Passage to read:
BEGIN

I have not disputed Christopher Tolkien's interpretation of his father's handwriting on a manuscript page. I cannot imagine anyone in a better position to read JRRT's writing. That is not the point. The point is that what Ulairi has presented from The Treason of Isengard volume of HoME is an earlier draft of LOTR that JRRT considered and did not use in his final version. I find the History of the Lord of the Rings volumes fascinating because they show us JRRT's evolving creation, but it is a misuse of these volumes to change the clear meaning of what JRRT placed in his published LOTR by substituting material from drafts that he himself chose not to use. In LOTR Saruman calls himself a "Ringmaker" when he displays a ring on his finger to Gandalf. This statement of Saruman's makes no sense is this ring was one of the original rings of power. We also have the clear statements in LOTR that all the other rings are accounted for. 

We also find in the HoME volumes that Treebeard was a villain at one point and at another point he and some ents fought in the battle of Pelennor Fields before Minas Tirith. I do not doubt that Christopher Tolkien found these things in his father's manuscripts. However, it makes no sense to rewrite the published version of LOTR to include these possibilities.


----------



## Greenwood (Apr 11, 2002)

END

Required actions:
a – Repeat the forum post on Tolkien's drafts word for word, between "We also find" and "(Apr 11, 2002)", inclusive.
b – In the forum post about Tolkien's drafts, what does Saruman call himself when he shows Gandalf a ring on his finger?
c – Write the next part of the forum discussion about Tolkien's unused drafts, picking up after its final line.

Data:

BEGIN

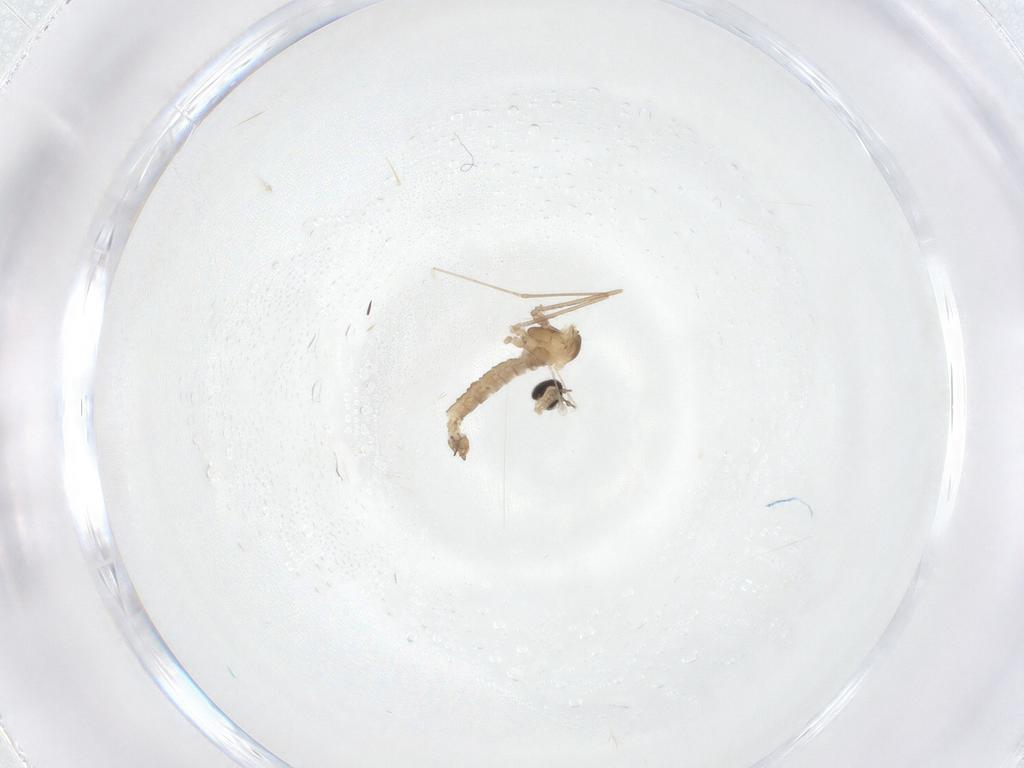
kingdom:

END

Results in order:
a –
We also find in the HoME volumes that Treebeard was a villain at one point and at another point he and some ents fought in the battle of Pelennor Fields before Minas Tirith. I do not doubt that Christopher Tolkien found these things in his father's manuscripts. However, it makes no sense to rewrite the published version of LOTR to include these possibilities.


----------



## Greenwood (Apr 11, 2002)

b – A "Ringmaker."

c –
> That could have been a mere bragging by Saruman. There is no independent confirmation that he indeed forged this ring. I also did not mean that not all dwarven ring were accounted for. I was merely expressing the view that IF he did not forge that ring himself and even IF not all dwarven rings were accounted for (there was an argument about it), there still exists another possibility that nobody mentioned -- a lesser ring.



pohuist

There is no "independent confirmation" of anything in LOTR. Nothing presented in LOTR provides justification for doubting Saruman calling himself a "Ringmaker" or for doubting Gandalf's statement that all the other rings of power are accounted for (including the dwarves'). As for it being one of the "lesser rings" JRRT gives us absolutely nothing in LOTR to base such a speculation on.


----------



## Ged (Apr 11, 2002)

Greenwood,

You are discussing Tolkien's evolving vision, which is all well and good. 

What I am saying is that Christopher Tolkien's view is different from yours. That is all.


----------



## pohuist (Apr 11, 2002)

> _Originally posted by Greenwood _
> *
> 
> pohuist
> ...



That is indeed true.

However, by "independent confirmation" I meant some work of Tolkien (Sil, UT, etc) confirming the view presented in his other work (for example you could find that Sauron is a Maia in both Sil AND UT). From Saruman being a Ringmaker doesn't necessarily follow that the ring he wore was forged by him. It could have been a piece of jewelry, or a lesser ring based on which he forged another ring and kept the latter somewhere in Orthanc. I am not arguing that my view is more plausible than yours, I am just saying that you cannot conclude from the book that my view is necessarily wrong. IMHO, for a debate to be meaningful, one should explore all possible options.


----------



## Greenwood (Apr 11, 2002)

> _Originally posted by Ged _
> *Greenwood,
> 
> You are discussing Tolkien's evolving vision, which is all well and good.
> ...



Ged

I have no reason to disagree with Christopher Tolkien's view on this matter and I do not. CT says that in a draft of LOTR his father places one of the lost rings of power on Saruman's finger. I have no reason to doubt this. The point here is that this version of Saruman's ring was clearly rejected by his father because it is not in the final version of LOTR.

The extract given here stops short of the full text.